A Tower of Molten Salt Will Deliver Solar Power After Sunset (ieee.org)
schwit1 sends this report from IEEE Spectrum: Solar power projects intended to turn solar heat into steam to generate electricity have struggled to compete amid tumbling prices for solar energy from solid-state photovoltaic (PV) panels. But the first commercial-scale implementation of an innovative solar thermal design could turn the tide. Engineered from the ground up to store some of its solar energy, the 110-megawatt plant is nearing completion in the Crescent Dunes near Tonopah, Nev. It aims to simultaneously produce the cheapest solar thermal power and to dispatch that power for up to 10 hours after the setting sun has idled photovoltaics. ... [The system] heats a molten mixture of nitrate salts that can be stored in insulated tanks and withdrawn on demand to run the plant’s steam generators and turbine when electricity is most valuable. ... Eliminating the heat exchange between oil and salts trims energy storage losses from about 7 percent to just 2 percent. The tower also heats its molten salt to 566 degrees C, whereas oil-based plants top out at 400 degrees C.
If this company thinks they can operate this plant, I see no reason to stop them.
I see no reason why you keep mentioning birds like it's some sort of game changer. In Canada between 16-42 million birds are killed each year through collisions with buildings. Should we stop building houses? http://www.ace-eco.org/vol8/is... North America wide that number may rise as high at 1 billion. http://www.flap.org/faqs.php Not to mention that you conveniently left out the death toll on all animals from pollution/habitat loss from the fossil fuel generators which far exceeds the numbers of 'streamers' that these plants will generate.
Improvements on all fronts, should not be abandoned because those improvements are not perfect.

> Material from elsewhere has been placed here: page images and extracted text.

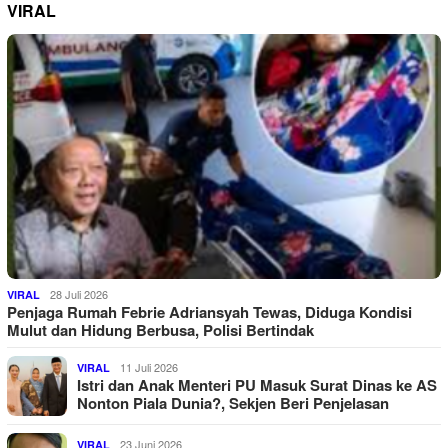
VIRAL
28 Juli 2026
VIRAL
Penjaga Rumah Febrie Adriansyah Tewas, Diduga Kondisi
Mulut dan Hidung Berbusa, Polisi Bertindak
11 Juli 2026
VIRAL
Istri dan Anak Menteri PU Masuk Surat Dinas ke AS
Nonton Piala Dunia?, Sekjen Beri Penjelasan
23 Juni 2026
VIRAL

Why do you need to smooth pricing? By allowing prices to rise and fall throughout the day in response to supply and demand, you don't need to add supply between the time the sun goes down and the time people go to bed at night.
In other words, you can treat it as an economics problem and save your customers a lot of money on power plants and fuel. This is why the world is switching from flat rate pricing to time-of-use pricing.
The goal isn't to smooth pricing...it's to smooth the peaks and valleys of demand.
The grid has to be built for peak, not average...in other words, if 5% of the time, the total load of a utility's customer base is 4.5 gigawatts, then they have to be able to provide 4.5 gigawatts, even though 95% of the time the demand is half that, at most.
Ideally, power demand would be flat and constant...the same amount, all the time. Steam plants experience metal fatigue when they throttle up and down, and this is already a major problem with most utilities now. It's also way harder to regulate an efficient burn at multiple rates...which in turn, means it's harder to regulate emissions, which leads to limits on capacity if they exceed emissions of certain sorts (and, just to make it fun, those standards have just been tightened...a LOT). Those are both a big deal: too much leaking in the heat exchange coils in the boiler, and the whole plant has to come offline. Even getting close to the limit on emissions for a period, and the plant comes offline to avoid overshooting it...the plant goes into reserve mode, needed only for emergencies. And this, in turn, increases the impact of the peaks/valleys situation on the rest of the utility. And what I just described assumes 100% controllable, fuel-based generation (nuclear, petroleum, coal, gas). Now, these peaks are predictable (and predicted...there's a whole industry around the metrics and predictive load management involved), but it still poses a challenge. The steeper the walls of the peak, the faster and harder you have to spin up the generators, and the greater the stress, as well.
Renewable energy is great, except that it throws another wrench into the works. Let's say you're getting a lot of your power from solar...but then clouds move in. Effectively, for your non-renewable generation, you've just introduced a peak because it has to throttle up to take up the slack. So you end up with lots of peaks of various sizes, instead of the one or two big peaks per day. And even worse, these peaks aren't predictable.
If, however, your solar generation capacity includes a way to continue generating power after the clouds roll in, you've done two things. One, if the cloud layer is short-lived, you're able to simply disregard it and life goes on. Two, if it isn't, then you've bought more time to spin up capacity more slowly...which means less stress on the boilers, and also more options to choose from. Maybe you fire up a CT peaker, which has less trouble with variable load but takes 20-30 minutes to come online, for example. But ultimately, what you've done is taken one of the biggest problems with renewable generation and dramatically reduced it.